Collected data

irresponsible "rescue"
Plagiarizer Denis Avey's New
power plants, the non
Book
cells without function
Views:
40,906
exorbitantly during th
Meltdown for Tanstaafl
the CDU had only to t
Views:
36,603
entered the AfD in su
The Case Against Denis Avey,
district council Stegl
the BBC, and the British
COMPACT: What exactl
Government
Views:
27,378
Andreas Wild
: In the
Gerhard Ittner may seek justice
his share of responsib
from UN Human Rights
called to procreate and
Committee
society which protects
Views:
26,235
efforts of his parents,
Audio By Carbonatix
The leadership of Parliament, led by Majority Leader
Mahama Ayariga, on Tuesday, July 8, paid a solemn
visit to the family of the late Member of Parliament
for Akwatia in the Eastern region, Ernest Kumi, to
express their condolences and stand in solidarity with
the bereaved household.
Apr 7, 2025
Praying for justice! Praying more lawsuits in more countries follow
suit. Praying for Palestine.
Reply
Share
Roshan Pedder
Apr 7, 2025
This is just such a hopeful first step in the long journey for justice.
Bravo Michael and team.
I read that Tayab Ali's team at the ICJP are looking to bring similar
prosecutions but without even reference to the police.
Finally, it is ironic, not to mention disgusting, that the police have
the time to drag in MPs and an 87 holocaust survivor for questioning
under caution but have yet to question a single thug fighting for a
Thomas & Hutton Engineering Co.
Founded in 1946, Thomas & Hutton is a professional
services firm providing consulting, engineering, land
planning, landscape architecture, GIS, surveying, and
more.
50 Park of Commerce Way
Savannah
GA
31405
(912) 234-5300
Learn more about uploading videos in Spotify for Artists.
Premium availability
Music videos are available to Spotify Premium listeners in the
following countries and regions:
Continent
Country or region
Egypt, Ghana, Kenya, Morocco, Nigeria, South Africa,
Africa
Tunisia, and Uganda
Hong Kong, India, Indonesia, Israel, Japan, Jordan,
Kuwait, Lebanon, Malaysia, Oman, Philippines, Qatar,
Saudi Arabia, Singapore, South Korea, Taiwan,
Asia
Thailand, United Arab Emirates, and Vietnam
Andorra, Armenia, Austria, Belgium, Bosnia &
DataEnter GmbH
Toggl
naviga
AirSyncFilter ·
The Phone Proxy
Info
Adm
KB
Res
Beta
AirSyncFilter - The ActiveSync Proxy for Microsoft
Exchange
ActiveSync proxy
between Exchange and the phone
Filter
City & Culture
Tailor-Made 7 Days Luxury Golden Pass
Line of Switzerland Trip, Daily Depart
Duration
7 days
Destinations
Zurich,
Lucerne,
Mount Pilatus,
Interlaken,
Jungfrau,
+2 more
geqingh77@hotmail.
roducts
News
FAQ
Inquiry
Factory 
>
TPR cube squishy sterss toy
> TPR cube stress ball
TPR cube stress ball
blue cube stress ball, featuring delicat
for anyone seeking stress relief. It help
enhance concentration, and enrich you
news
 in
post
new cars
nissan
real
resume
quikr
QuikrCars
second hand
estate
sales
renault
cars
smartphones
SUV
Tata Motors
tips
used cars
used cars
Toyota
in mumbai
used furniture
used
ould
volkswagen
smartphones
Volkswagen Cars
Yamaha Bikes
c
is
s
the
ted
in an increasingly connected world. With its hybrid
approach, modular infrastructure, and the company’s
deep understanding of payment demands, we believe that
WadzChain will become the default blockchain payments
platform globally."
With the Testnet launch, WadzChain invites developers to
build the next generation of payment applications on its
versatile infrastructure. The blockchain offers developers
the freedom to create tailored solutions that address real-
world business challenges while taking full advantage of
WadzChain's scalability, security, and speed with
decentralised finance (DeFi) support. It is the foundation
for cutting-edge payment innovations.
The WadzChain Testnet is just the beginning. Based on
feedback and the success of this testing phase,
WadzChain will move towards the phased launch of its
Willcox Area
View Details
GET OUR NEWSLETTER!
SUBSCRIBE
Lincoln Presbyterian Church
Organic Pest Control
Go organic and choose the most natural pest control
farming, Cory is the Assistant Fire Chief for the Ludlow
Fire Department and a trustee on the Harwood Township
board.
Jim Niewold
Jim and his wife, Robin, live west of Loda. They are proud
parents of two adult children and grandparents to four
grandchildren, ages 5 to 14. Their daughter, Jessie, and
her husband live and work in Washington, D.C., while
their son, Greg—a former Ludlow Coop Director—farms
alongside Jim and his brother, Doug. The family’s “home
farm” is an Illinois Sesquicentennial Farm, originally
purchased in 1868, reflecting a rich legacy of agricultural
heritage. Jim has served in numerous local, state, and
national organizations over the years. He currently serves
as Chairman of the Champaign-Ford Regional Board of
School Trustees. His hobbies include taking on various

▶ [Assignment]:
The answer must be every line of the records that contains the word "blockchain".

▶ [Written reply]:
WadzChain will become the default blockchain payments
versatile infrastructure. The blockchain offers developers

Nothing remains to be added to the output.